§ Text segment:

This repository contains the CGP (Conditional Gaussian Process) algorithm for time series. See the article "Fast analytical method to integrate multivariate Gaussians over hidden variables", see https://hal.science/hal-04692487v1/document for more details. This tool aims to facilitate the implementation of probabilistic models for time series.
Many biological and physical datasets can be modeled as Gaussian processes, whose parameters can be estimated using maximum likelihood estimation. The likelihood can be expressed as a product of conditional probabilities, where each term provides information about the model's behavior and dynamics. Here, we present a versatile framework for retrieving the physical properties of these models using products of univariate Gaussians that depend on a set of observed and hidden variables. To do so, our model uses a recurrence formula to integrate over the hidden variables, enabling fast and accurate computing. This framework is particularly effective for characterizing recurrent Gaussian processes. In the last section, we show the use of our framework via three microscopy applications: determining the type of motion of a particle, modeling time-dependent changes in FRET efficiency, and detecting confinement between two particles.

§ Given entries:
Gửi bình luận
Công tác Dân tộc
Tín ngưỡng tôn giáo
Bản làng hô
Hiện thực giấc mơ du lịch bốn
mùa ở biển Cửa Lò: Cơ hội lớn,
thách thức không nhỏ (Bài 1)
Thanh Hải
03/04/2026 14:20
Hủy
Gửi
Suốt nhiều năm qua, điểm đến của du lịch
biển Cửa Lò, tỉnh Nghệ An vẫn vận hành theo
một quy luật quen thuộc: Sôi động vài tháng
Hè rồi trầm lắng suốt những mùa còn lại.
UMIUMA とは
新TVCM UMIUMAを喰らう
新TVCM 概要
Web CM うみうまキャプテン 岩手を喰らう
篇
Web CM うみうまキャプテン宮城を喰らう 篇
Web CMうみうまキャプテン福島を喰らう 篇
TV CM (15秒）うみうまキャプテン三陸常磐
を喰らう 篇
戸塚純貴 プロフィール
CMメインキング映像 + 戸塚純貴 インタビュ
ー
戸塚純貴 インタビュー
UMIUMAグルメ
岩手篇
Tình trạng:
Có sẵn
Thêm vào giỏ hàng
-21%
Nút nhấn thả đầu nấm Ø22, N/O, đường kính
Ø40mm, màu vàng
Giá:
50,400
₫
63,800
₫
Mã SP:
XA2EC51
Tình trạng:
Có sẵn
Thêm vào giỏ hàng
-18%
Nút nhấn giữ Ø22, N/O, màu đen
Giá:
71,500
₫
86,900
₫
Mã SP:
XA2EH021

...

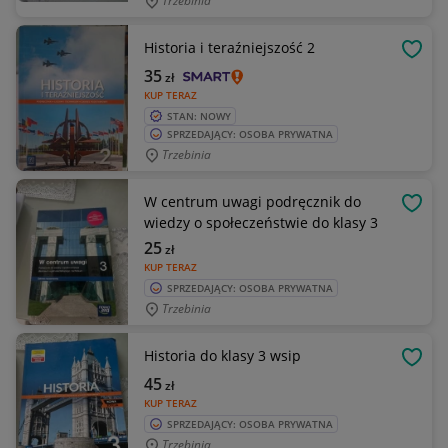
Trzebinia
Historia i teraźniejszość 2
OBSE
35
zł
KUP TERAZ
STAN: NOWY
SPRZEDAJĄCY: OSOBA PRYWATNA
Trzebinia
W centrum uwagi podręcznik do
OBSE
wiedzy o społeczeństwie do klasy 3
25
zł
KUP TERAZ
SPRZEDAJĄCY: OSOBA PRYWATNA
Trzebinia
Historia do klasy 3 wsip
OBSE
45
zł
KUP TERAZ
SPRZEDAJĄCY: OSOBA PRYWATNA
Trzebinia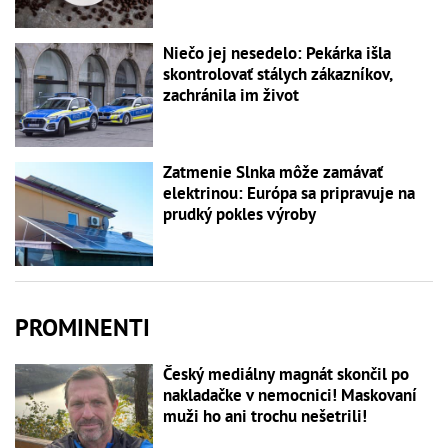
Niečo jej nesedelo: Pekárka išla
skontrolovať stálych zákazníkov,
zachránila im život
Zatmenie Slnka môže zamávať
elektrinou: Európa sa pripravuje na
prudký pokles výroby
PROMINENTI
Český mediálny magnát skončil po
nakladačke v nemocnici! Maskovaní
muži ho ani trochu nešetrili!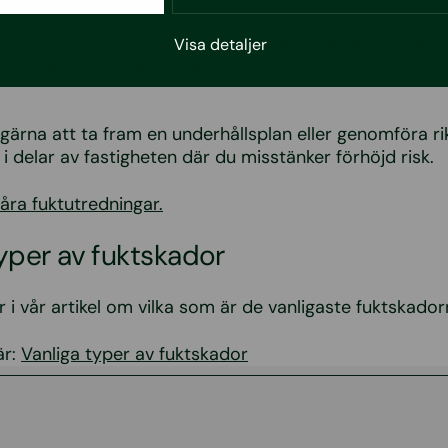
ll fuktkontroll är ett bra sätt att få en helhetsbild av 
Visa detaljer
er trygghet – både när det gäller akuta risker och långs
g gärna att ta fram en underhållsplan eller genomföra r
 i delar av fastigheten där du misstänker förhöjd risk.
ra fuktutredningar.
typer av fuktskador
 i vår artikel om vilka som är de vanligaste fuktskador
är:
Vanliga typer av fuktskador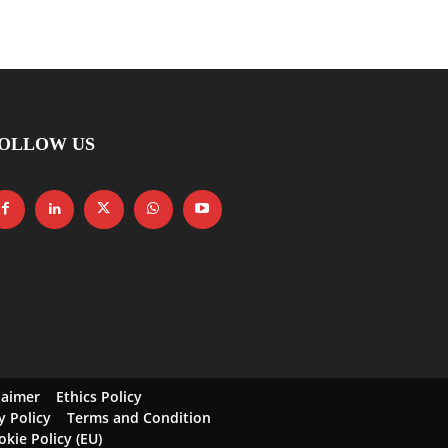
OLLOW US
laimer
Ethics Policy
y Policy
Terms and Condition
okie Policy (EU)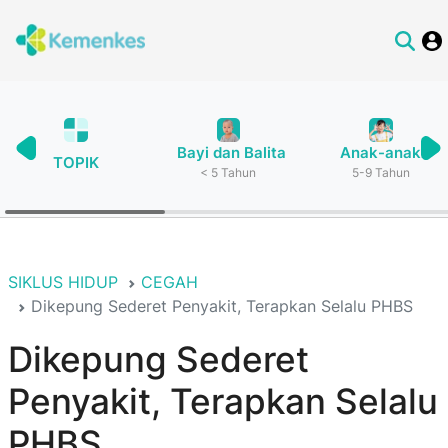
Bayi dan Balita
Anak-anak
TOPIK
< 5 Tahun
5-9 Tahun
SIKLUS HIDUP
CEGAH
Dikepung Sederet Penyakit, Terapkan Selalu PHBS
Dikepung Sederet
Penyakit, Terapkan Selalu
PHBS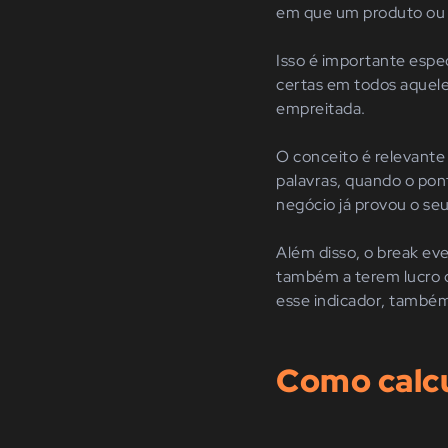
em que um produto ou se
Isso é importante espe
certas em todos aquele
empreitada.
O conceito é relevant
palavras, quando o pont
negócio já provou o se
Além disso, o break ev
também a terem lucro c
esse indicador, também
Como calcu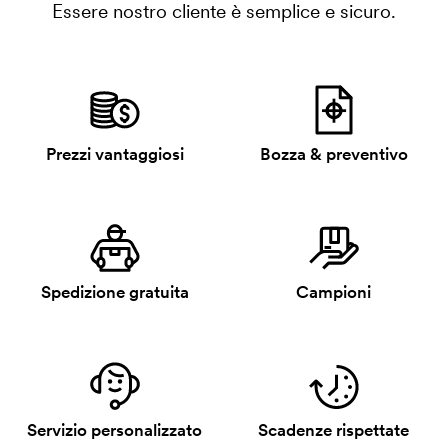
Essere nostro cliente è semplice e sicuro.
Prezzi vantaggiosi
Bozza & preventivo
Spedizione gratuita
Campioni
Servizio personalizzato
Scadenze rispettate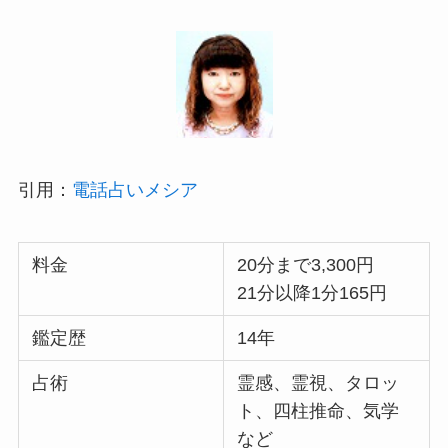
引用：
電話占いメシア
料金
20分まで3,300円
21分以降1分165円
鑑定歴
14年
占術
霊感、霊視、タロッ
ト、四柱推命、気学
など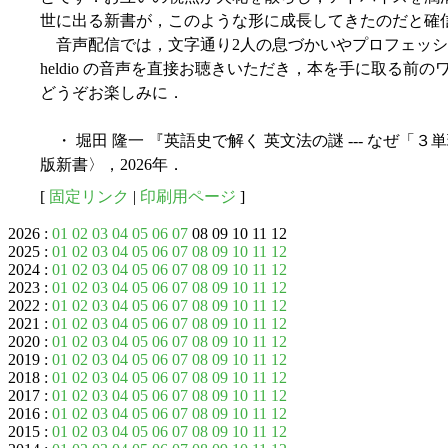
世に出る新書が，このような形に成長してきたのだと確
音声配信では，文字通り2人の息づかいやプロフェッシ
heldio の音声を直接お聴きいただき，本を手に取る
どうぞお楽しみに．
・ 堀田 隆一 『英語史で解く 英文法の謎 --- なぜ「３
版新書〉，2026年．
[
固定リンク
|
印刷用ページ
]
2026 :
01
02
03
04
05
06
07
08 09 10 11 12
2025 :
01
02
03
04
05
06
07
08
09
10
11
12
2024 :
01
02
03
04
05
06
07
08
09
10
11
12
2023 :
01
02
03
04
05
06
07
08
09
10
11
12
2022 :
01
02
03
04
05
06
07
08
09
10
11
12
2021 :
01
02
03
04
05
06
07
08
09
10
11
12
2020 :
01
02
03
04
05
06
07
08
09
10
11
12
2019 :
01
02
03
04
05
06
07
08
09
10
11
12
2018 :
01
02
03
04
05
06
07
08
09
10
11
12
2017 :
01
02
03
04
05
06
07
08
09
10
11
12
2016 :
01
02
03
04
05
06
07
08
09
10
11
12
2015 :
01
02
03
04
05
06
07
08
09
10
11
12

...

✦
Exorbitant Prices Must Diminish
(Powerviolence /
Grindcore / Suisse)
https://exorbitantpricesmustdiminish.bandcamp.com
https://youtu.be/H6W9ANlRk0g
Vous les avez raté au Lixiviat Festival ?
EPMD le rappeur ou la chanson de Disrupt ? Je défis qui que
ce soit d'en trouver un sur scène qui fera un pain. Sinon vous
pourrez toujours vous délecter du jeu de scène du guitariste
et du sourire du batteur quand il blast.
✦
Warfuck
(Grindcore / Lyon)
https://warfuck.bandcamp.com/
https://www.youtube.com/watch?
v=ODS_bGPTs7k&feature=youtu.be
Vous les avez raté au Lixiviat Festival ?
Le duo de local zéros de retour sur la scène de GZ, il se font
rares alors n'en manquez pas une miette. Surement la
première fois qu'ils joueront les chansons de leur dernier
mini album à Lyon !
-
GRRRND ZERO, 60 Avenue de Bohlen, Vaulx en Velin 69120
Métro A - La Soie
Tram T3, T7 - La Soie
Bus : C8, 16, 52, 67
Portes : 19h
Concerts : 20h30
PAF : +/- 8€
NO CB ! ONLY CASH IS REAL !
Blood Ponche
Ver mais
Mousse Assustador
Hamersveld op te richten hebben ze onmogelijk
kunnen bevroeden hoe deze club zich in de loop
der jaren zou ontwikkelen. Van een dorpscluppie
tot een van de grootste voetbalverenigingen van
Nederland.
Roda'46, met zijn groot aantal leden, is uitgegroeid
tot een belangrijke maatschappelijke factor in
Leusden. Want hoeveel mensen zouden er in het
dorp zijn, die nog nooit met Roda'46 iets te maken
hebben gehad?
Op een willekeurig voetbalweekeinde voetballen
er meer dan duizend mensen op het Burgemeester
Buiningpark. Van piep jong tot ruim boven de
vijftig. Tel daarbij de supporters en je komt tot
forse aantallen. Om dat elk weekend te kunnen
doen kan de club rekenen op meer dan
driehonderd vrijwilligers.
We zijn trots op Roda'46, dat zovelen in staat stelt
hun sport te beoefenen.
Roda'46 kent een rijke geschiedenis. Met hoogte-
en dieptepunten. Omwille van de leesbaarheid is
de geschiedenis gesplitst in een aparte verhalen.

§ Task requirements: From the CGP algorithm description, reproduce verbatim the passage that begins with the words "This repository contains" and ends with "models for time series.".

§ Completed exercise:
This repository contains the CGP (Conditional Gaussian Process) algorithm for time series. See the article "Fast analytical method to integrate multivariate Gaussians over hidden variables", see https://hal.science/hal-04692487v1/document for more details. This tool aims to facilitate the implementation of probabilistic models for time series.